Hard to breathe : Peshawar’s toxic air a major health hazard

The overpopulated city’s motor vehicles and industrial units arepart of the problem

Wisal Yousafzai May 16, 2022


A spiraling population and lack of tree cover have exacerbated the air pollution crisis in Peshawar over the years and with no solution in sight the city’s residents have to put up with breathing in toxic air for the foreseeable future.

A little while back, Peshawar, a city with more than 2 million residents, was declared the third most polluted city in the country and now a report by a civil society organization has highlighted that this is due to the annual particulate matter (PM) of 2.5 which exceeds the World Health Organization’s (WHO) guidelines by 12 to 16 times.

The report, a copy of which is available with The Express Tribune, states that the current PM levels even exceed the Khyber Pakhtunkhwa (K-P) Environmental Quality Standards by more than 4 times. As a result, on average the residents of Peshawar are losing 2.3 years of their lives due to the poor air quality. Dawar Butt, who authored the report, informed The Express Tribune that a major reason behind the air pollution was transport emissions.

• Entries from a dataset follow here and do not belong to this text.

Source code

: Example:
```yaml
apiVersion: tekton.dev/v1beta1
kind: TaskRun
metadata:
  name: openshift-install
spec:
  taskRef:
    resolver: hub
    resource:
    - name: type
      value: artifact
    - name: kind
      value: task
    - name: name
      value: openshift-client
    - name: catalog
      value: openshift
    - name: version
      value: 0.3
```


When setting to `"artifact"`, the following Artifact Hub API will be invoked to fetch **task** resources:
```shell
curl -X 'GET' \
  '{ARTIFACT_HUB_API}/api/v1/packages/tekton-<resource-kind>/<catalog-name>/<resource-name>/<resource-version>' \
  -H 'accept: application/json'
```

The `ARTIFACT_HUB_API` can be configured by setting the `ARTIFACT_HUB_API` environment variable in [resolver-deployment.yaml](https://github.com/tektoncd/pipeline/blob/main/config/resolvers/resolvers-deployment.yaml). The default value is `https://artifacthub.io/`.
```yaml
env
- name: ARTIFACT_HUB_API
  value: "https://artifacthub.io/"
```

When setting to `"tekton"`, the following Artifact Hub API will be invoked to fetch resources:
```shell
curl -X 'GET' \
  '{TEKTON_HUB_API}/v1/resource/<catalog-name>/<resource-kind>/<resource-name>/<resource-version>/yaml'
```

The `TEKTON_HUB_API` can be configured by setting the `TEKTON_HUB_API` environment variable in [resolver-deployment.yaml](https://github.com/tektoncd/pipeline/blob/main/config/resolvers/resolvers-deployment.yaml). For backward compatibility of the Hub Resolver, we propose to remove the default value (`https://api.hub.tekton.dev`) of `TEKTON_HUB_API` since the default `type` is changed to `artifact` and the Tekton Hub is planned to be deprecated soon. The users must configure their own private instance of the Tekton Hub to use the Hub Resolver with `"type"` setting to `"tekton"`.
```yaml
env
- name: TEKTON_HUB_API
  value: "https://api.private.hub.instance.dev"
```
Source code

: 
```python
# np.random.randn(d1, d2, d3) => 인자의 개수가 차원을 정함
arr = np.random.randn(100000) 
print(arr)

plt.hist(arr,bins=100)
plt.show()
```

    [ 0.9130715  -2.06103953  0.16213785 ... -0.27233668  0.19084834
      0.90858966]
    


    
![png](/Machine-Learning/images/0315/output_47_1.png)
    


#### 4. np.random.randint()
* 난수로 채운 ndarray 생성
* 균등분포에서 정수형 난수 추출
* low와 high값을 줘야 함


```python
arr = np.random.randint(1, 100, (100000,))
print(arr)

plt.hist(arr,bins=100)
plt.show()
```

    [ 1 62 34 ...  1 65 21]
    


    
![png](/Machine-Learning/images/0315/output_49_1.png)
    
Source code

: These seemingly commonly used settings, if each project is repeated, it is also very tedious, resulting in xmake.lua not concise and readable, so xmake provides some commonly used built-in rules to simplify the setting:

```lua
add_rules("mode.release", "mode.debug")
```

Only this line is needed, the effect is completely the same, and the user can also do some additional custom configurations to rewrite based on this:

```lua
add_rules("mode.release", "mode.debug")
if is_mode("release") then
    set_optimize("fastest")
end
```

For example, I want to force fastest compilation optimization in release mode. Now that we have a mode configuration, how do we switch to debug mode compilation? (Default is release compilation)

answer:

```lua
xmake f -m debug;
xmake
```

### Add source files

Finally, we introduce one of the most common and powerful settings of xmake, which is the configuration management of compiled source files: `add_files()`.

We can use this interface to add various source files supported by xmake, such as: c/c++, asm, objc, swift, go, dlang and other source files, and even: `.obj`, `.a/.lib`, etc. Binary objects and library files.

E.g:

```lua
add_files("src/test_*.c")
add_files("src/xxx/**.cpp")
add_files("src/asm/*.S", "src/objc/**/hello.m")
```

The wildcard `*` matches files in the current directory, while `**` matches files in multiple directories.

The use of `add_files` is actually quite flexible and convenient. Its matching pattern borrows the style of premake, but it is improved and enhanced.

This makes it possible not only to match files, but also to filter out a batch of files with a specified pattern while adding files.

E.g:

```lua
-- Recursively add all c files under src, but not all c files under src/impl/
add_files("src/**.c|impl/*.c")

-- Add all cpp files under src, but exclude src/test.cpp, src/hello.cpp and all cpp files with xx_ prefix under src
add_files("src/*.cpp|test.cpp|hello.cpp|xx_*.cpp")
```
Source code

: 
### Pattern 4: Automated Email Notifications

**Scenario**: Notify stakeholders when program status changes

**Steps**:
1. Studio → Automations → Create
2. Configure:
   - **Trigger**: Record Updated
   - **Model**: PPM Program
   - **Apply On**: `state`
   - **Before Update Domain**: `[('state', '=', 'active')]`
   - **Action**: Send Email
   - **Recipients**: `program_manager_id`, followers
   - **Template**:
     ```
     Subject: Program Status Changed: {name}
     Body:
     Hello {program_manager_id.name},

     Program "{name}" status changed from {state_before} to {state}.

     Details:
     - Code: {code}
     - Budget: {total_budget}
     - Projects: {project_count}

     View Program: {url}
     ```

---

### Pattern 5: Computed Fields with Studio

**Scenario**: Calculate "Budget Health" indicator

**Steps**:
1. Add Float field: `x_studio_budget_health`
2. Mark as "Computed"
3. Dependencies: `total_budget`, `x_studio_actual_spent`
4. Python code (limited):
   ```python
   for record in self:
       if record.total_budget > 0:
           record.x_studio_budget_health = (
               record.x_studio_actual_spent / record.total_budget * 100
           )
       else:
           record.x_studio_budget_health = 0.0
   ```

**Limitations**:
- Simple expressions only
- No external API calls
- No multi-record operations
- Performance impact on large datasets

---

“Transport emissions contribute 58.46% of the pollutants, followed by dust, domestic sector, industry, waste-burning, and lastly commercial activity.” Transport emissions which have a direct relation with the increase in sales of motor vehicles are on the rise given that 850,000 motor vehicles were registered by the end of 2020 in Peshawar - nearly half of these were motorcycles and scooters whose presence in the city has increased 168.8% from 2012 to 2020 — according to the report. Additionally, the 900 industrial units and 450 brick kilns found in K-P’s capital actively contribute to the miserable air quality. Ahmad Rafay Alam, an environmental lawyer, while talking to The Express Tribune said that the K-P government must take notice of the deteriorating air quality in Peshawar and equip the provincial Environmental Protection Agency (EPA) with the necessary manpower, equipment, and budget to fulfill its duties and responsibilities. “Civil society, universities, start-ups, and the private sector should also do more to create awareness and lobby for changes required to bring air quality to less unhealthy levels,” Alam suggested.

The Director General of the Environmental Protection Agency (EPA) K-P, Muhammad Anwer Khan, when asked about Peshawar’s toxic air, said that the lack of access to real-time data and reliable evidence is one of the biggest challenges in effectively tackling air pollution in the city. “The EPA intends to work closely with all stakeholders within the government, civil society, and business community in achieving the objective of healthy air quality in Peshawar,” Khan told The Express Tribune.

Published in The Express Tribune, May 16th, 2022.